Cicatrizzazione dell’ombelico del neonato

Il moncherino dell’ombelico di alcuni bambini si secca e si stacca molto facilmente, come una fogliolina si stacca da un albero. Dopo 6 giorni, i neonati mettono in mostra una bellissima cicatrice che ricorderà loro per sempre il primo legame d’amore e dipendenza avuto con la madre.

Il moncherino di altri bambini mette circa 10 giorni a staccarsi e lascia un ombelico asciutto, pulito e ben formato. Ma alcuni mettono più di due settimane a seccarsi completamente e a cadere. Dipende tutto da ogni bambino.

Problemi con l’ombelico del bambino

L’ombelico di alcuni bambini dà da fare più di altri, non solo per il tempo che ci mette a guarire, ma anche perché causa alcuni malesseri.

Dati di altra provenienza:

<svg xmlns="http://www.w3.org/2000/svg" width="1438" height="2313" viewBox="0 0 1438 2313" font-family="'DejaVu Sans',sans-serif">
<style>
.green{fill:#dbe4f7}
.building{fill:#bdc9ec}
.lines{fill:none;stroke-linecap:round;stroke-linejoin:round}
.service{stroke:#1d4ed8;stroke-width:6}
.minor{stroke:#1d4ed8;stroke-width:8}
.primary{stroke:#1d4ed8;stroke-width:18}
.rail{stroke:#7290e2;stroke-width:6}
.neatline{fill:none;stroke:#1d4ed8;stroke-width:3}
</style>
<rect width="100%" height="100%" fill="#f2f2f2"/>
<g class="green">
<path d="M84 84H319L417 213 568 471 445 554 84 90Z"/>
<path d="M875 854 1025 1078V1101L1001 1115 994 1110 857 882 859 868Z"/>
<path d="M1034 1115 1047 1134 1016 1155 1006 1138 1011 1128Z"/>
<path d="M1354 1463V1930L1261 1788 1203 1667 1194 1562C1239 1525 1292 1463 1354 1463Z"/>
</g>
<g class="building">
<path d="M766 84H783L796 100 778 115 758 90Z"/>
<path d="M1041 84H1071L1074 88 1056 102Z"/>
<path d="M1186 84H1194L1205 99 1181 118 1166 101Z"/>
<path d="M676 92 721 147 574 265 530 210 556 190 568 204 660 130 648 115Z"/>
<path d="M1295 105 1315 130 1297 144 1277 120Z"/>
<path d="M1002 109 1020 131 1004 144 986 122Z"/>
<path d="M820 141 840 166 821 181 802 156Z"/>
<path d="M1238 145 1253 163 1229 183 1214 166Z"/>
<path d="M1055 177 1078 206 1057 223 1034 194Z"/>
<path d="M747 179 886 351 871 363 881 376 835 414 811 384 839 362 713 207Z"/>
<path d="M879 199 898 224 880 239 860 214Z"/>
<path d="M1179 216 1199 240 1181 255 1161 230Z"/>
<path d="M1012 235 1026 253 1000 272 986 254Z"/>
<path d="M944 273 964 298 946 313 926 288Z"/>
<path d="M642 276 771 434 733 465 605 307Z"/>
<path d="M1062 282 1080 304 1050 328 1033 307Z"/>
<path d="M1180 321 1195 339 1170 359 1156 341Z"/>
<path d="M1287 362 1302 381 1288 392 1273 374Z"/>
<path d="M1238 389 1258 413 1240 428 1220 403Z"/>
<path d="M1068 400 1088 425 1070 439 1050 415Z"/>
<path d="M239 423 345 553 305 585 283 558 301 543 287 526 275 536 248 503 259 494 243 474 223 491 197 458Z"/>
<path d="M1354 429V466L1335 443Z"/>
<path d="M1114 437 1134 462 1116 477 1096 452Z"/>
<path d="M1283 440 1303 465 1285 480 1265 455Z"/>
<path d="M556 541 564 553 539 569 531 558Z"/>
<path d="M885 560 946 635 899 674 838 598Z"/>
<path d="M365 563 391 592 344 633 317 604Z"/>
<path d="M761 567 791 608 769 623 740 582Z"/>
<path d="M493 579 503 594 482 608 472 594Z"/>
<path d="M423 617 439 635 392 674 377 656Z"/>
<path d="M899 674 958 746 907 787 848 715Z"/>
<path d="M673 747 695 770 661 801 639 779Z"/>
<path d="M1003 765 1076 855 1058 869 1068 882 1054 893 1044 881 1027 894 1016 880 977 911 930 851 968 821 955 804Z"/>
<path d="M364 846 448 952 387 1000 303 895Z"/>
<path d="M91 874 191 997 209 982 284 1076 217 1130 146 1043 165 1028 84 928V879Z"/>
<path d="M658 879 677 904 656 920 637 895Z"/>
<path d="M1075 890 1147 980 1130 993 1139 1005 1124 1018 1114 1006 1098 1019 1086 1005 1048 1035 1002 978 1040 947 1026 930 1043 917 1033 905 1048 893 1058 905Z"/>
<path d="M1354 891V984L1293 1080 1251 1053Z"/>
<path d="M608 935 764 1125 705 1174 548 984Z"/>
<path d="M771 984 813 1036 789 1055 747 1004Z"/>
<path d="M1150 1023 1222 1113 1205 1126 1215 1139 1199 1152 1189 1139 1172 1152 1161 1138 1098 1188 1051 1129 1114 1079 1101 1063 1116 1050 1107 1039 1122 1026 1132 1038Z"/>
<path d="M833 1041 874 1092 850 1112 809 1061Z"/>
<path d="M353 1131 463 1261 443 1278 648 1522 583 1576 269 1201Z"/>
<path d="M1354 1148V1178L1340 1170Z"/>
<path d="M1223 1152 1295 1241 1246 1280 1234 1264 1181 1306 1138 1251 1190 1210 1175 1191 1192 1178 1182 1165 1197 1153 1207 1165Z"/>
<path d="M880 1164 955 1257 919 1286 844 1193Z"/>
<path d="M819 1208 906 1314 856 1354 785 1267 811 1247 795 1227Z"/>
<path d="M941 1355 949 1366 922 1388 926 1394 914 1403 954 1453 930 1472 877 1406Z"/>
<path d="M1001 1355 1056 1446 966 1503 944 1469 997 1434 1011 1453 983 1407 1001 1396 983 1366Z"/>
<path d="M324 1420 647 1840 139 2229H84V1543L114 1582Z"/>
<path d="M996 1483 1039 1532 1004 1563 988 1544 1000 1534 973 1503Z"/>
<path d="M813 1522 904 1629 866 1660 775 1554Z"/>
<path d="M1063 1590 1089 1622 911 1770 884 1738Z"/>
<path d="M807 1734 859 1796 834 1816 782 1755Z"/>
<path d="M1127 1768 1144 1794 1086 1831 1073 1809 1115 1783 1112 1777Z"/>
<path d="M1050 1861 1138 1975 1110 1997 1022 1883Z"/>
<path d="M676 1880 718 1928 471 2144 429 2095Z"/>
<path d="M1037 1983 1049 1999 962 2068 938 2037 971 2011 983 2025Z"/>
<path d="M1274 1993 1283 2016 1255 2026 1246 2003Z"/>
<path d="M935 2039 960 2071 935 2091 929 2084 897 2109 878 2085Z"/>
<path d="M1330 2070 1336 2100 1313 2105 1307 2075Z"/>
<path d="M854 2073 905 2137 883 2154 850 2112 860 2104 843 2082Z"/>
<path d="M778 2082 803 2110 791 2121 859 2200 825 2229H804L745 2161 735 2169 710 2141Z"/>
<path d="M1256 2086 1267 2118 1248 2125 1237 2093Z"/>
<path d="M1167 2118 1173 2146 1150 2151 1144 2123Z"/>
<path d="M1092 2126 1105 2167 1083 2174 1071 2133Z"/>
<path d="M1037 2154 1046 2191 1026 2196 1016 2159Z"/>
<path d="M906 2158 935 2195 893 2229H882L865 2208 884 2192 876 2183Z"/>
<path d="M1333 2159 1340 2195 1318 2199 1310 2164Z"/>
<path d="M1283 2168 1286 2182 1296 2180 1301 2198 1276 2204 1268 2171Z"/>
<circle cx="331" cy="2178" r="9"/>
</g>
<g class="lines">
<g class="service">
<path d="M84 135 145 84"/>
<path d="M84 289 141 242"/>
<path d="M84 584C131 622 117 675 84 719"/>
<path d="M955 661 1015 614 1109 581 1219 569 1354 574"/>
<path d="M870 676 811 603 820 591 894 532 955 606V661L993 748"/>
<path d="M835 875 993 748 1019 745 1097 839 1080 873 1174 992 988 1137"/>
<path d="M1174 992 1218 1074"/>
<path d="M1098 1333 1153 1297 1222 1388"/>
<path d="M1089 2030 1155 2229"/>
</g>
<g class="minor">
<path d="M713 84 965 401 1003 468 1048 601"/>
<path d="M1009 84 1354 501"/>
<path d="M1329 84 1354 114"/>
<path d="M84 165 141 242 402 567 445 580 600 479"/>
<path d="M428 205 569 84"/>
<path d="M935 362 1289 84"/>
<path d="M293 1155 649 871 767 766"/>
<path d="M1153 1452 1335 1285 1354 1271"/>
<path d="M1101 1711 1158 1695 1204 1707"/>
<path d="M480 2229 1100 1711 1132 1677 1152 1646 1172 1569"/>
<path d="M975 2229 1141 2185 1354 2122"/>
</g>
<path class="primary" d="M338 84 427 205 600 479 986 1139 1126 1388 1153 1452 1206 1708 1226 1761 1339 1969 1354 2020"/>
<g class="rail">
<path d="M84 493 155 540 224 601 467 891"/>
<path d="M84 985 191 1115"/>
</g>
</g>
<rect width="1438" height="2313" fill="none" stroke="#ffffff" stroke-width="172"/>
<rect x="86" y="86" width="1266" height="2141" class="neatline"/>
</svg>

In alcuni casi, dopo la caduta del cordone ombelicale, l’ombelico dei neonati trasuda una sostanza giallognola. Se il flusso si interrompe dopo pochi giorni e la cicatrice appare sana, non c’è da preoccuparsi. Se la secrezione non scompare, è necessario rivolgersi al medico perché potrebbe essere sintomo di un’infezione.

Le infezioni all’ombelico dei bambini sono poco comuni. Oltre al sintomo appena indicato, ne esistono altri altrettanto evidenti:

  • Arrossamento della pelle intorno al moncherino
  • Pianto o fastidio del bambino quando si tocca la zona
  • Cattivo odore alla base dell’ombelico
  • Febbre
Un neonato piange subito dopo il parto

Tra gli altri problemi che possono presentarsi, anche se meno probabili, c’è il sanguinamento del cordone ombelicale. È normale che l’ombelico del piccolo sanguini un po’. C’è da allarmarsi e portarlo dal pediatra quando il sanguinamento è continuo, in quanto, tra le altre cause, potrebbe trattarsi di un problema di coagulazione.

Per qualsiasi dubbio sulle condizioni dell’ombelico del neonato, bisogna consultare il pediatra.

Come mantenere pulito l’ombelico del neonato?

L’ombelico deve mantenersi asciutto e pulito. A questo scopo vi raccomandiamo di lasciarlo scoperto. Se il pannolino lo copre è meglio abbassarlo un po’ o piegarlo verso il basso.

Un paio di volte al giorno, la mattina e soprattutto dopo il bagnetto, dovrete medicare la base del moncherino. Per fare ciò, alzatelo un pochino, in modo che la base piegata venga allo scoperto. Non tiratelo. Dovete solo sollevarlo dalla parte non attaccata. Avvolgete un pezzo di garza sterile intorno al dito o usate un bastoncino di cotone, bagnatelo con alcol e passatelo varie volte sull’ombelico, soprattutto nei punti più umidi. Dopo di che, asciugatelo con un altro tampone pulito per non lasciare tracce di umidità e lasciate che il moncherino torni al suo posto.

Alcuni genitori preferiscono saltare il passaggio dell’alcol e alcuni specialisti lo raccomandano. Pensano sia meglio mantenere l’ombelico pulito con acqua e sapone e asciugarlo bene dopo il procedimento.

Sta a voi decidere quale metodo scegliere.